Os avós. A filha. Os pais.

Cresci enternecida e aconhegada pelo amor dos meus avós. Mimo em exagero, colo maior que o chão, beijos que faziam luz e abraços que dão a paz que só existe nas histórias de encantar.

Ainda não me habituei verdadeiramente a viver inteira sem este amor, ainda há um vazio que grita baixinho, som de fundo que já não incomoda, mas que lembra essa ausência. E não faz mal. Trá-los perto nesse dentro onde me habitam, onde moram em tudo que me deram, me fizeram.

E é no meio desta saudade que nasce a Mafalda. Bebé muito desejado, coração a crescer ainda mais do que a barriga ao longo de 9 meses, espaço para amar mais e mais... mas afinal não é preciso espaço, porque este amor é maior que o seu tamanho, e não se mede, mas cresce sempre, voa gigante a fugir do peito e volta a descansar, o universo inteiro pousado no colo. Náo é um amor que rasga limites, porque eles simplesmente deixam de existir. 

Neste frasco tão pequenino ainda de ser humano, cado gesto parece magia, porque acontece na nossa contemplação. O verdadeiro mindfulness, em que cada segundo é a nossa existência completa. Tudo é mais denso agora, e tudo é mais leve. É a loucura e a lucidez, tudo no mesmo instante. 

Relembro o divino. Volto a acreditar. Nada nisto é mundano. Vem desse Maior que não sei explicar, faz parte desse Tudo que somos, dessa energia que nos faz matéria em uníssono.

E não posso deixar de acreditar que os meus avós habitam nela. Que fazem parte desta essência. Que nessa viagem do princípio do mundo, antes de ser vida a crescer dentro de mim, a nossa Mafalda girou em ventos que lhe sopraram a ancestralidade mais profunda de volta à terra, de volta à existência de olhares e fôlegos, de batimentos cardíacos e suor.

São amores diferentes estes. O que recebemos e demos aos nossos avós; o que recebemos e damos aos nossos filhos. E ainda assim, estão misturados e são um só. Os meus avós. A minha filha.

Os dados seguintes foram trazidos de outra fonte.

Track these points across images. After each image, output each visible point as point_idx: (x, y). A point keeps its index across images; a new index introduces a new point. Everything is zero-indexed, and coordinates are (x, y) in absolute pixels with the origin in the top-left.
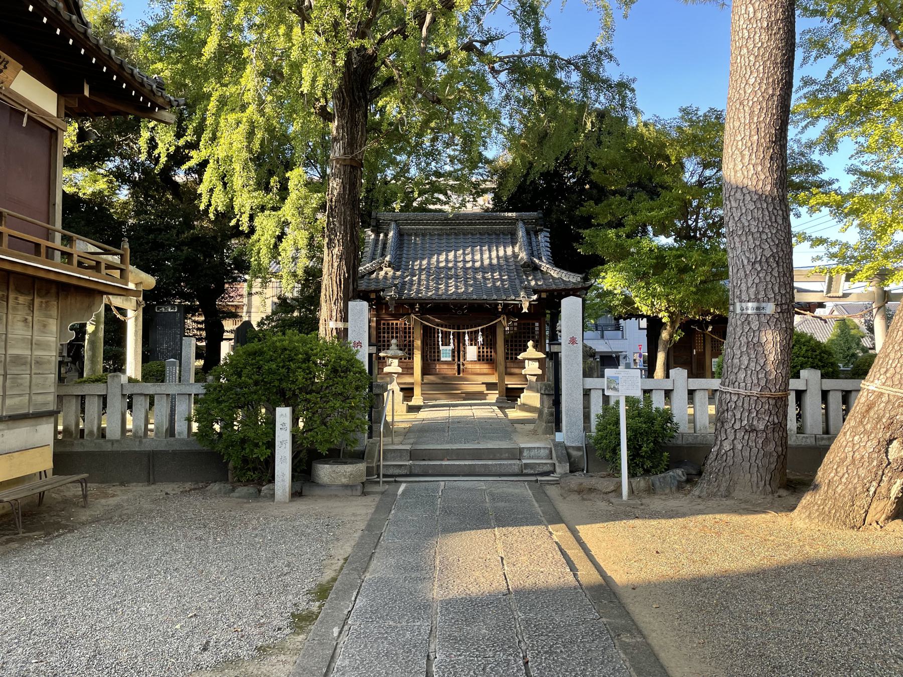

E a casa? Essas paredes seguras a proteger? Esses são os pais. Os meus pais. Ponto de partida todas as manhãs, horizonte de regresso a cada final do dia. Os pais são essa estrutura, esse palco onde se desenrola a ação, essas tábuas que seguram os nossos passos a cada cena. A casa que tomamos por garantida, porque nos preocupamos com móveis e decoração. Mas antes do sofá mais confortável, do tapete mais colorido, das cadeiras a combinar... estão muros e teto, está o chão, e está essa porta sempre aberta, nessa casa sempre nossa: os nossos pais.

Os meus pais... são os avós da Mafalda. A continuação desse enredo de ternura infinito.

Os meus avós. A minha filha. Os meus pais. Tanto amor a incandescer os olhos. Tanto para viver.

Que assim seja.

Mafalda

Quando nasceste, o mundo nunca mais foi o mesmo. 
Quando nasceste, o mundo ficou igual a sempre. 
Quando nasceste, o mundo deixou de ser mundo. 
Quando nasceste, o mundo passou a ser mundo.

Foi assim esse parto de tudo e de nada, e de tanto a explodir em mim, e de tanto a serenar-me. 
Foi assim esse parto da luz mais incandescente, do escuro mais profundo, da gratidão mais incrível, do medo mais avassalador. 
Foi assim este parto de amor.

É o amor. O princípio de todos os amores que há no mundo. A fonte que é água a saciar vida de todas as formas.
Ninguém precisa da maternidade para saber o que é o amor, mas agora que sou mãe, sei que é esta a matéria-prima de tudo. O amor que os nossos pais nos impregnaram um dia. Este amor assombra a humanidade de esperança e fé. Este é o amor que nos faz continuar a acreditar, continuar a caminhar. Este é o amor que nos faz sonhar a paz.

Ver-te adormecer

Ver-te adormecer é o mundo inteiro de paz. 
Este amor brutal a dar sentido, âncora segura a prender-me por entre o mundo em mar revolto, revoltado.
Os olhos entreabertos. Esse coelhinho contente que descansa na tua mão. A música suave embala o teu sono e abafa o barulho da guerra. Tudo é paz aqui ao teu lado.

Deito-me paralela a ti e és tu todo o meu horizonte. Na hora de dormir e para o resto da vida. És o mais longe que eu vejo. A paz que aspiro.